Goodnight, Mr. Sendak

"Please don't go. We'll eat you up. We love you so."
from Where the Wild Things Are

It's hard to add anything new to the tributes to Maurice Sendak that have been flowing in since his death on Tuesday, so I'll just let the great one speak for himself. Here are some quotes that especially resonate with me.

"You cannot write for children. They're much too complicated. You can only write books that are of interest to them."

"I believe there's no part of our lives, our adult as well as child life, when we're not fantasizing, but we prefer to relegate fantasy to children, as though it were some tomfoolery only fit for the immature minds of the young. Children do live in fantasy and reality; they move back and forth very easily in a way we no longer remember how to do."

"A woman came up to me the other day and said, 'You're the kiddie-book man.' I wanted to kill her."

"Once a little boy sent me a charming card with a little drawing on it. I loved it. I answer all my children's letters--sometimes very hastily--but this one I lingered over. I sent him a card and I drew a picture of a Wild Thing on it. I wrote, "Dear Jim: I loved your card." Then I got a letter back from his mother and she said, "Jim loved your card so much he ate it." That to me was one of the highest compliments I've ever received. He didn't care that it was an original Maurice Sendak drawing or anything. He saw it, he loved it, he ate it."

"There must be more to life than having everything."

"I have a little tiny Emily Dickinson so big that I carry in my pocket everywhere. And you just read three poems of Emily. She is so brave. She is so strong. She is such a sexy, passionate, little woman. I feel better."

"I'm not Hans Christian Andersen. Nobody's gonna make a statue in the park with a lot of scrambling kids climbing up me. I won't have it, okay?"


  1. Wonderful quotes! I feel a closeness to him, not only because I'm a children's librarian, but because I once heard him give a talk about his art and his life.
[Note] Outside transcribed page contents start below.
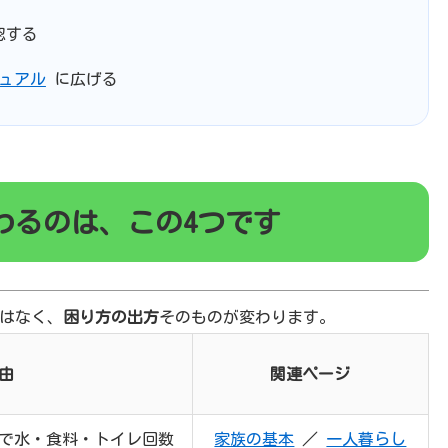
認する
ュアル
に広げる
わるのは、この4つです
はなく、
困り方の出方
そのものが変わります。
由
関連ページ
で水・食料・トイレ回数
家族の基本
／
一人暮らし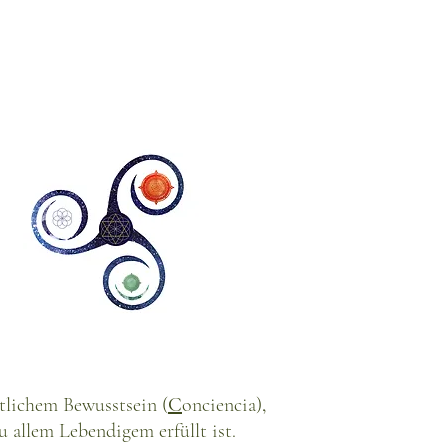
tlichem Bewusstsein (
C
onciencia)
,
u allem Lebendigem erfüllt ist.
He was not all "warm and fuzzy" in any way, shape or form- He was honest and he was real. He acknowledged his depression. He was a brilliant man and his "crustiness" exuded its own kind of warmth. He respected children's intelligence.

    My teenage son and I had seen his interview on the Colbert Report just a few weeks before, and my son, who had appreciated his personality, was saddened, too, and took special care in how he told me about his death, not knowing I already knew from a prior post and comments by Jane Yolen.
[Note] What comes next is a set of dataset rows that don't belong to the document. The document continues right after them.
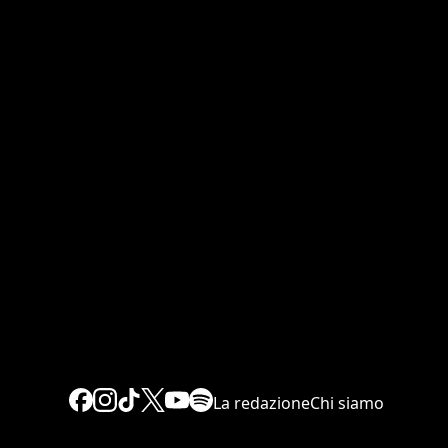
La redazione
Chi siamo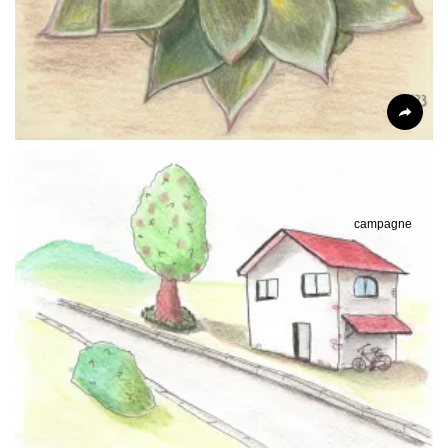
campagne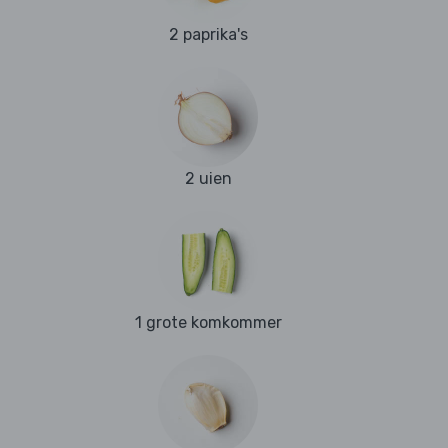
2 paprika's
2 uien
1 grote komkommer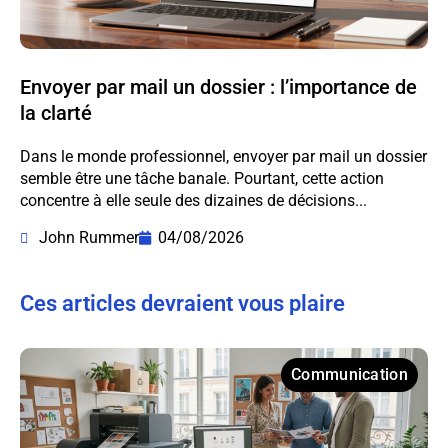
Envoyer par mail un dossier : l’importance de
la clarté
Dans le monde professionnel, envoyer par mail un dossier
semble être une tâche banale. Pourtant, cette action
concentre à elle seule des dizaines de décisions...
John Rummer
04/08/2026
Ces articles devraient vous plaire
Communication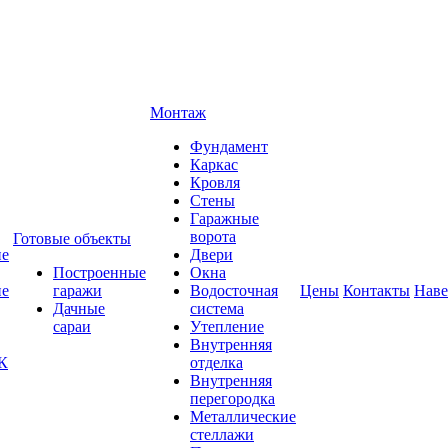
Монтаж
Фундамент
Каркас
Кровля
Стены
Гаражные
ворота
Готовые объекты
ие
Двери
Построенные
Окна
ие
гаражи
Водосточная
Цены
Контакты
Нав
Дачные
система
сараи
Утепление
Внутренняя
К
отделка
Внутренняя
перегородка
Металлические
стеллажи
    I had read that quote about the little boy eating his drawing somewhere before. I love how you've linked that concept with the first quote from Where the Wild Things Are. It's a fitting tribute to Sendak: "Please don't go. We'll eat you up. We love you so."

  2. Thanks, Annie. I could just see the little boy gobbling up the priceless drawing. And I can't get over that Sendak used to walk around with Emily Dickinson in his pocket. Who knew?